To expect responsibility from the Ministry of Culture or the
commissioner is in vain since, according to Karoyan, they are
“inexperienced” in the organization of the Pavilion or dealing with
the contemporary art scene. But also, Arevshatyan’s and Karoyan’s
decision at the time of Azatyan’s withdrawal to carry on with
the project and “save” it, arguably, did not allow the official
institutions and their actors to realize their share of responsibility
and gain “experience.” In this situation, the whole responsibility
by default lies with the curators whose most important task (apart
from playing cultural politics with public institutions and their
private appointees) is to closely engage with an artist’s practice and
provide the best possible conditions for the production of the work and
subsequently, the exhibition. This is possible only when the artist’s
practice appears at the center of the project. Within our specific
economy and distribution of resources, it is the curator’s task to
enable the artist as much as possible to become the main economic
subject as well as the subject of aesthetic decisions. The curator’s
task is not so much the mediation and translation between the art
work and its publics (only those works need “medical hermeneutics,”
if we borrow Boris Groys’ term, that need to be “saved”). Neither is
it the desire to slice a bigger pie of art’s symbolic economy, but to
be attentive and serious about the most trivial of administrative,
organizational and formal details – starting from the artist’s
accommodation to the preparation of the press release.
Finally, it is the curator’s task to work with the artist, and not
at the expense of the artist. It is only then we can celebrate the
representational success of the Pavilion when the experience of its
organization results in an impact in the local cultural policy. The
participation in the world’s oldest and most prestigious Biennale
certainly involves a branding operation and carries with it cultural
capital that can translate into the local cultural politics. This
involves a changed attitude towards the artist’s practice, a demand
from public institutions to provide access to its resources for the
producers of contemporary art and its discourses as well as active
involvement in the dominant politics of representation.

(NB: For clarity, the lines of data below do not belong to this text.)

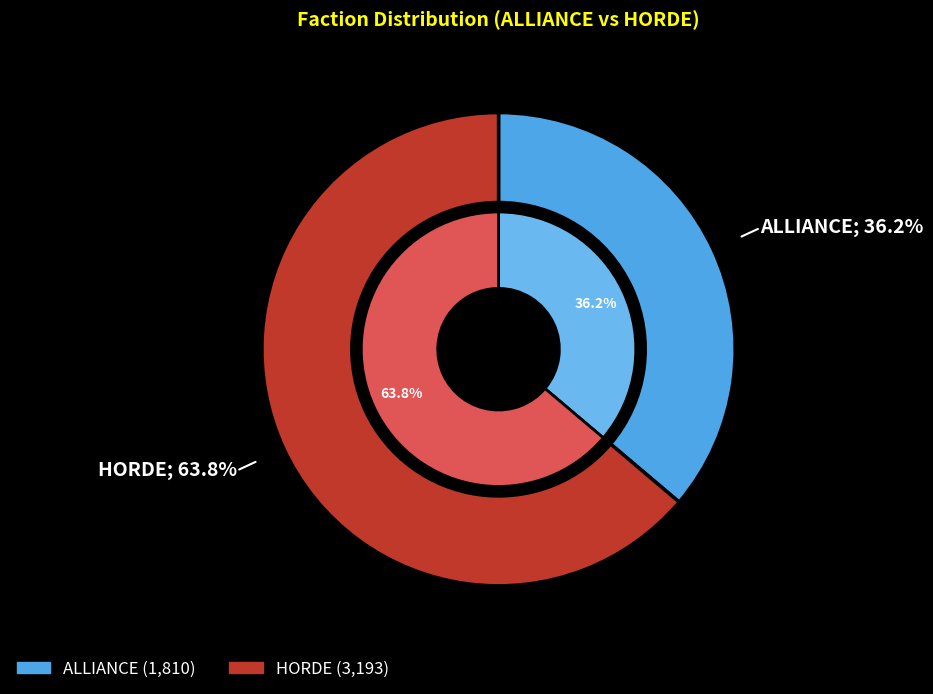

Is it true that ALLIANCE is 36% of the pie?

True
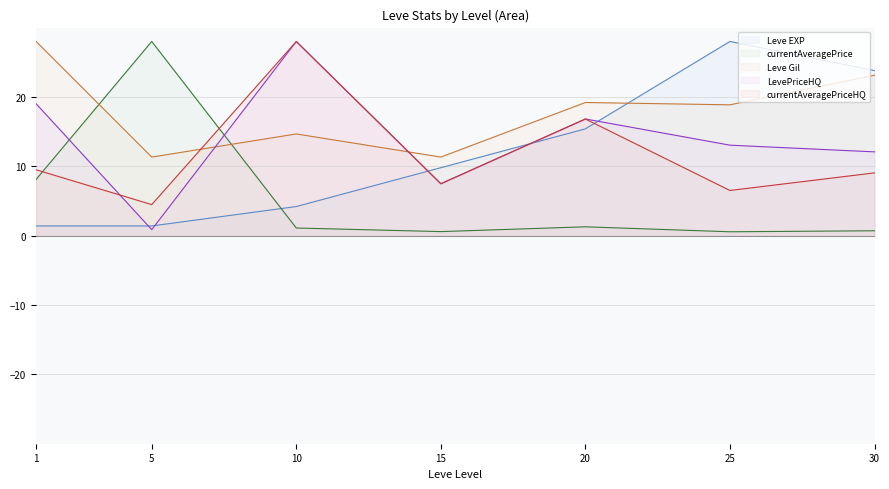

How many series are shown in this chart?

5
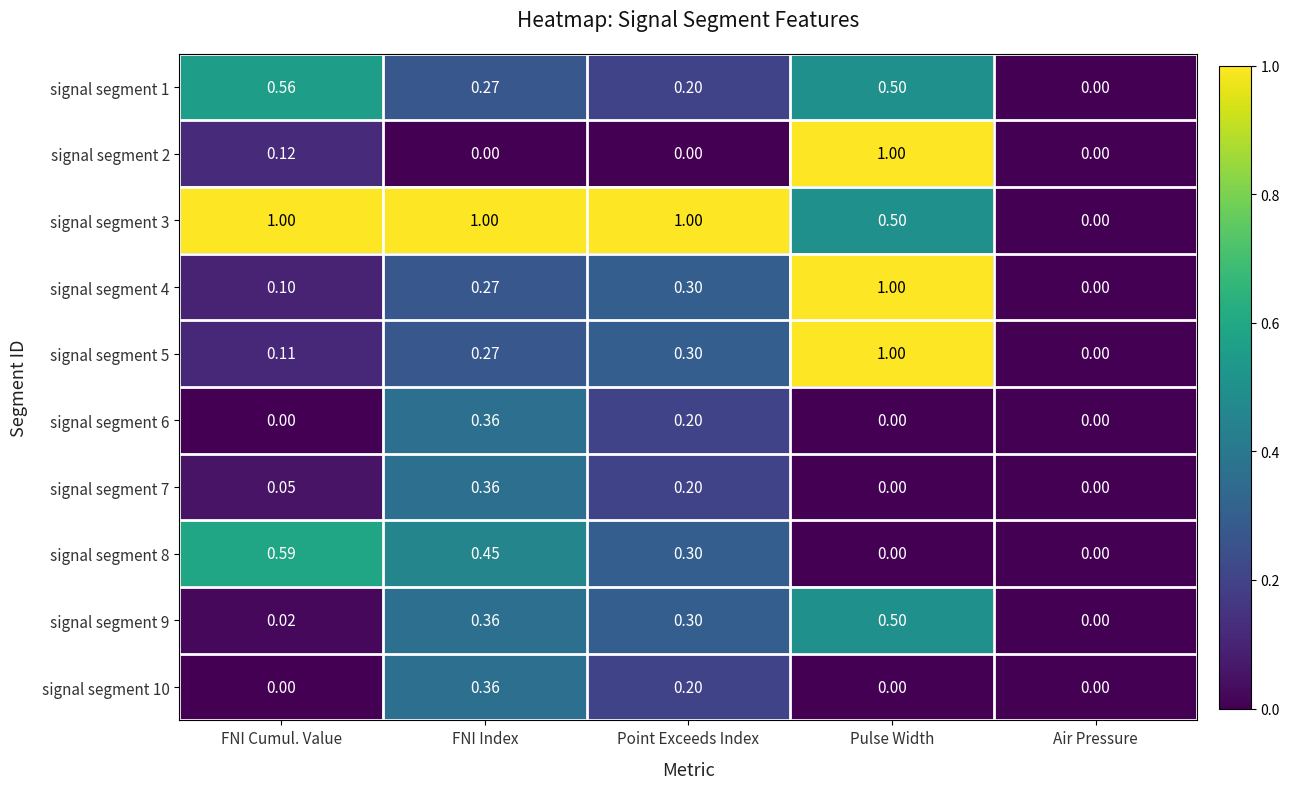

At which label does signal segment 1 reach its peak?

FNI Cumul. Value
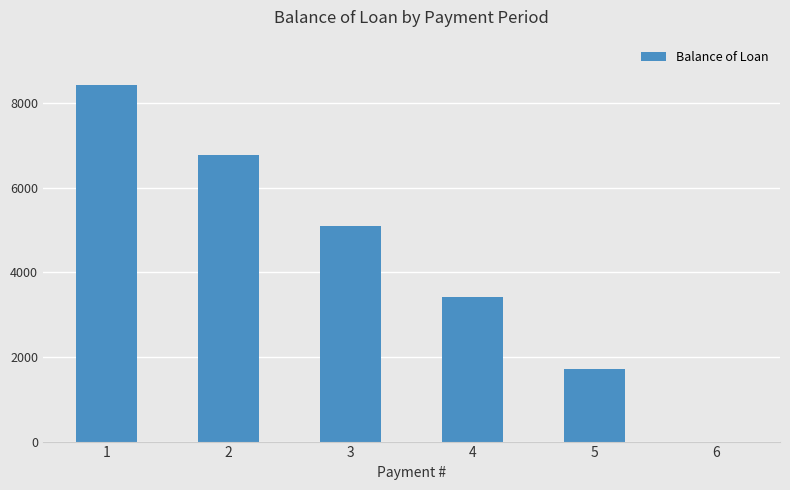

What is the change in value from 4 to 5?

-1700.8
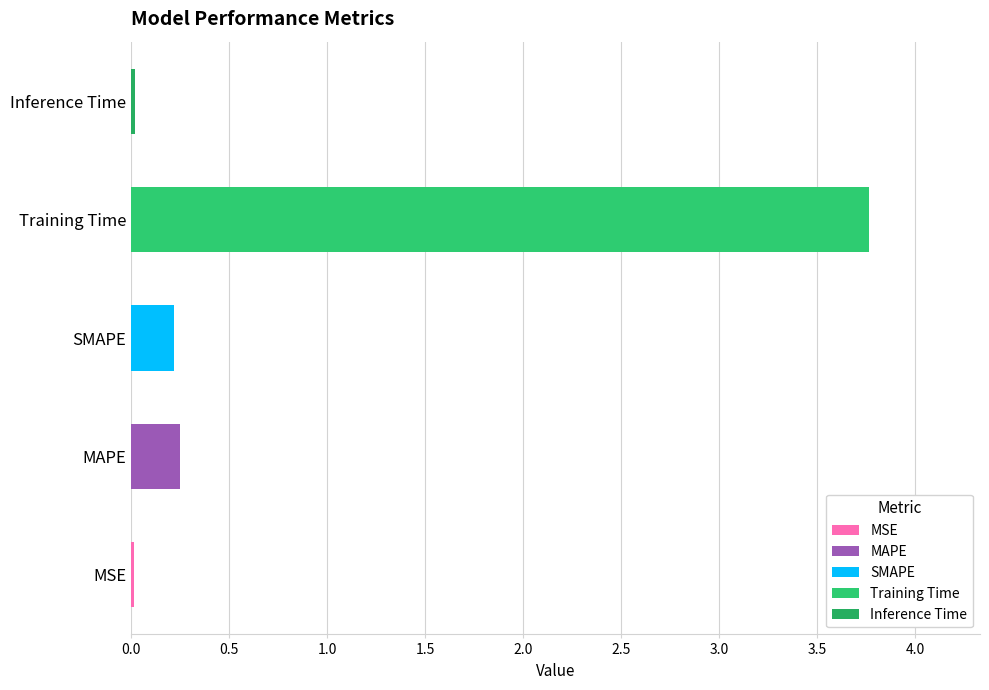

What is the difference between the maximum and minimum values?

3.8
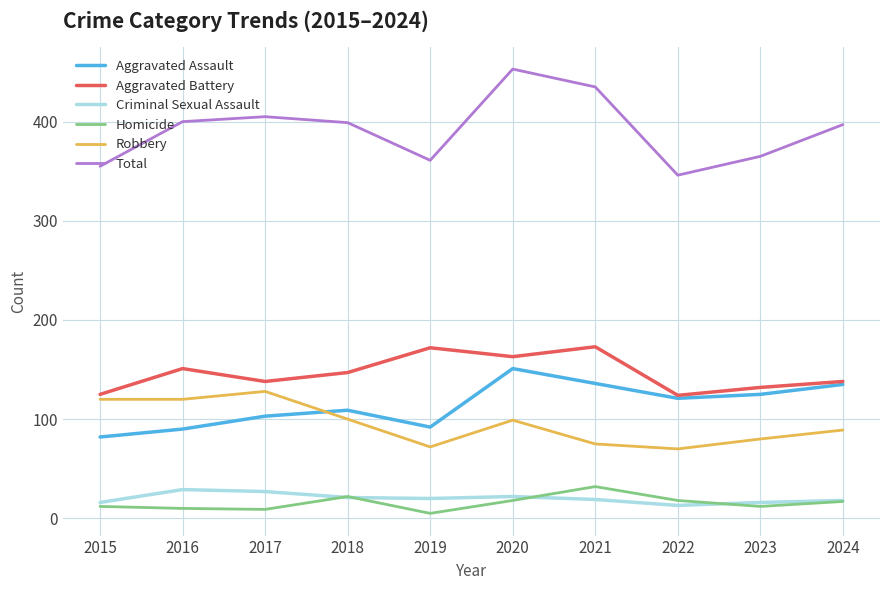

Is it true that Aggravated Assault equals 181 at 2022?

False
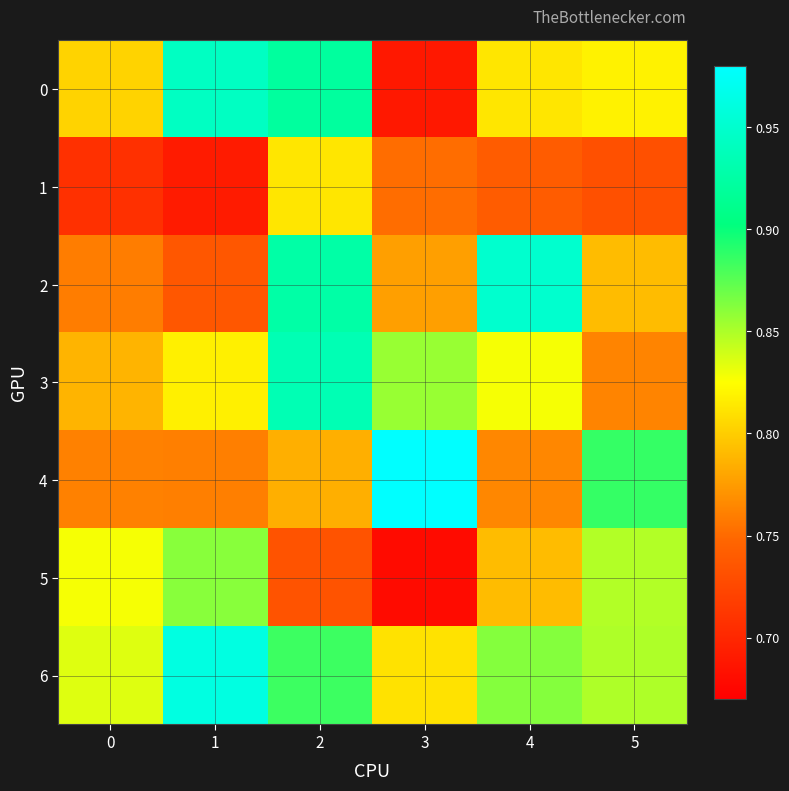

Which has a higher value, 2 or 4?

2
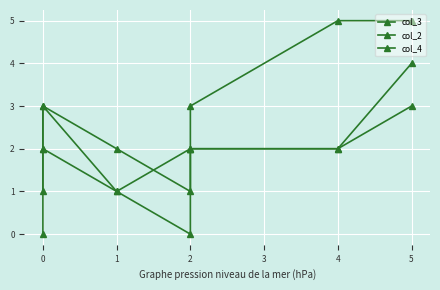

True or false: col_2 and col_3 intersect in this chart.

False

When the artist’s experience with the Biennale ironically becomes
identical to the content of her work (a manual of how-to-do with
the per diem and accommodation and how to construct a laborious
installation out of nothing) and turns into a strategy and tactic
of survival, then we can easily conclude that the cultural politics
of the Pavilion have failed, even if the representation of the event
has succeeded.
All photos property of and provided by the artists.